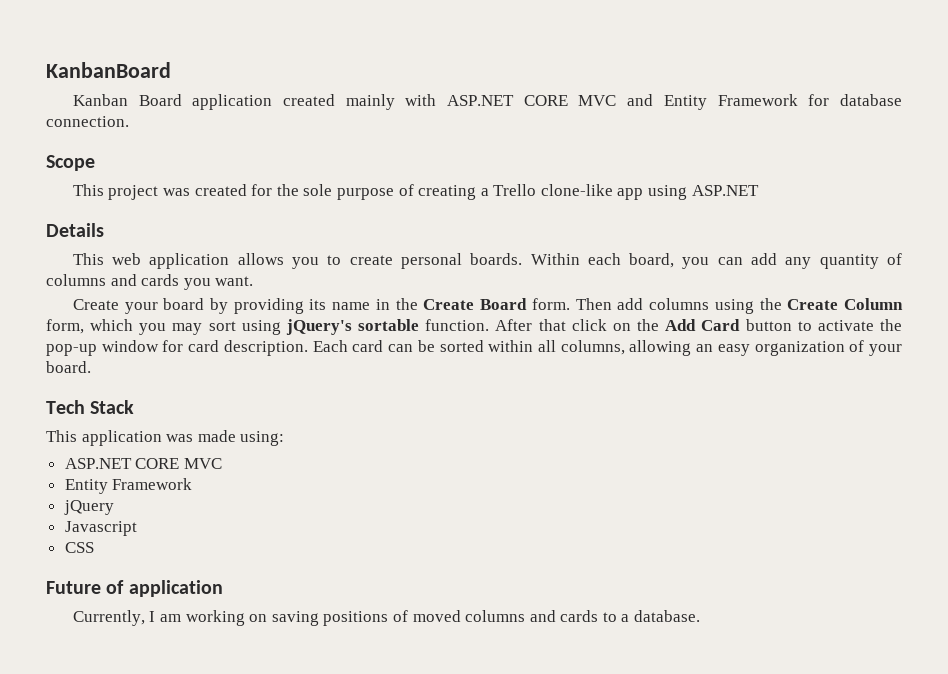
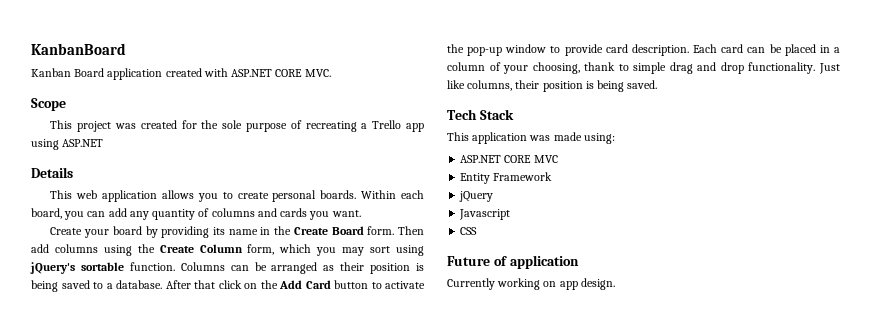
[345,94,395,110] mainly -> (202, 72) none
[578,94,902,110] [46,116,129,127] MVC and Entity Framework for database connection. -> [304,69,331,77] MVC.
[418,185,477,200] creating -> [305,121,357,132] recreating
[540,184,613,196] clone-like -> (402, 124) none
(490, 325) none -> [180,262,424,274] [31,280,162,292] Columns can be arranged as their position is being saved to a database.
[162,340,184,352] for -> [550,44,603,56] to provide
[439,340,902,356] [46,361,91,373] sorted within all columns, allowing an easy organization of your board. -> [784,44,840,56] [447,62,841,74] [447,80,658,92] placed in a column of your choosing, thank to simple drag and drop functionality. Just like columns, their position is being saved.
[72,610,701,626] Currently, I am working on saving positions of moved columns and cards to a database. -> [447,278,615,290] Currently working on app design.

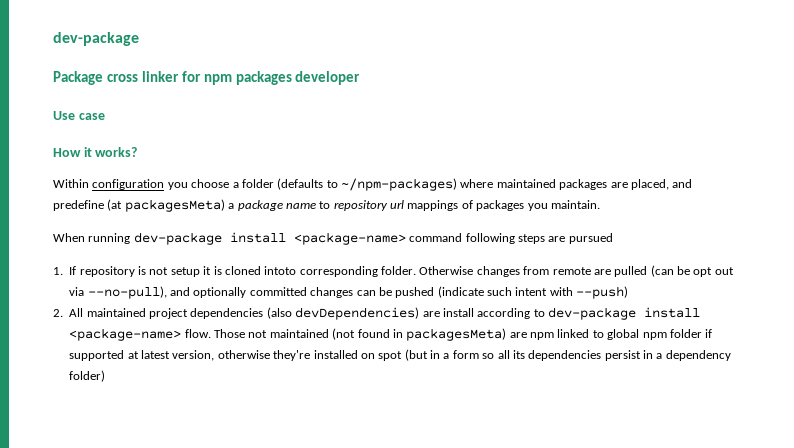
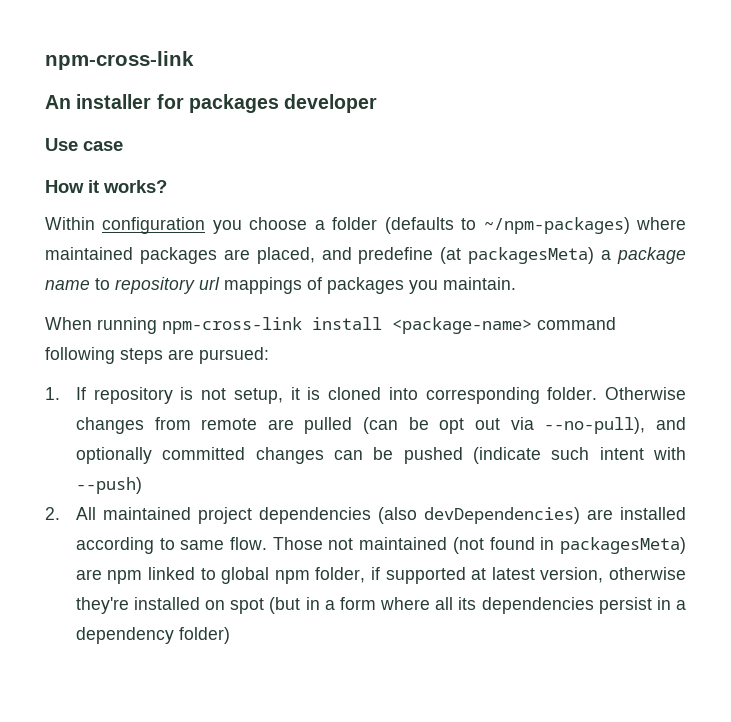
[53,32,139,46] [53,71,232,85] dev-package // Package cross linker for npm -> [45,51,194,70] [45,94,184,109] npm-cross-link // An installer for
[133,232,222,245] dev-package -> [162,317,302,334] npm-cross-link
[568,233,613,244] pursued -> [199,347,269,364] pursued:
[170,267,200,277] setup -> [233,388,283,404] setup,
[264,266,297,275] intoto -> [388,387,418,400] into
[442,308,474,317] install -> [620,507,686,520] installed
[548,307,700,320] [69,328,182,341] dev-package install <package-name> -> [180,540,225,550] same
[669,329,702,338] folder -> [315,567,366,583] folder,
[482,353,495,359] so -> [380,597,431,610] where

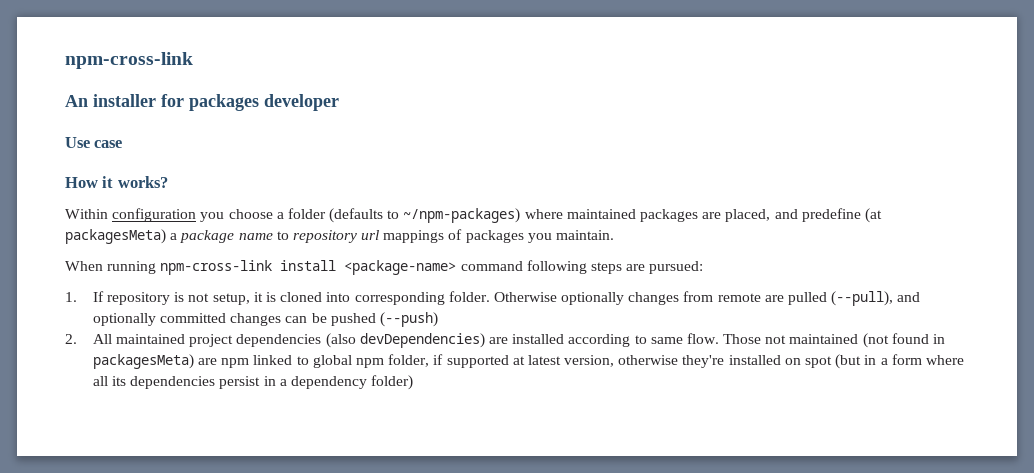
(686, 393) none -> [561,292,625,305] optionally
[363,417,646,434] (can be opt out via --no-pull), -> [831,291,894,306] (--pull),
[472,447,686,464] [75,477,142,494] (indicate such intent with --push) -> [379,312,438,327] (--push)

******************************

● What is expected: Strip out the images, then output the records above word for word.

● Written response:
[345,94,395,110] mainly -> (202, 72) none
[578,94,902,110] [46,116,129,127] MVC and Entity Framework for database connection. -> [304,69,331,77] MVC.
[418,185,477,200] creating -> [305,121,357,132] recreating
[540,184,613,196] clone-like -> (402, 124) none
(490, 325) none -> [180,262,424,274] [31,280,162,292] Columns can be arranged as their position is being saved to a database.
[162,340,184,352] for -> [550,44,603,56] to provide
[439,340,902,356] [46,361,91,373] sorted within all columns, allowing an easy organization of your board. -> [784,44,840,56] [447,62,841,74] [447,80,658,92] placed in a column of your choosing, thank to simple drag and drop functionality. Just like columns, their position is being saved.
[72,610,701,626] Currently, I am working on saving positions of moved columns and cards to a database. -> [447,278,615,290] Currently working on app design.

[53,32,139,46] [53,71,232,85] dev-package // Package cross linker for npm -> [45,51,194,70] [45,94,184,109] npm-cross-link // An installer for
[133,232,222,245] dev-package -> [162,317,302,334] npm-cross-link
[568,233,613,244] pursued -> [199,347,269,364] pursued:
[170,267,200,277] setup -> [233,388,283,404] setup,
[264,266,297,275] intoto -> [388,387,418,400] into
[442,308,474,317] install -> [620,507,686,520] installed
[548,307,700,320] [69,328,182,341] dev-package install <package-name> -> [180,540,225,550] same
[669,329,702,338] folder -> [315,567,366,583] folder,
[482,353,495,359] so -> [380,597,431,610] where

(686, 393) none -> [561,292,625,305] optionally
[363,417,646,434] (can be opt out via --no-pull), -> [831,291,894,306] (--pull),
[472,447,686,464] [75,477,142,494] (indicate such intent with --push) -> [379,312,438,327] (--push)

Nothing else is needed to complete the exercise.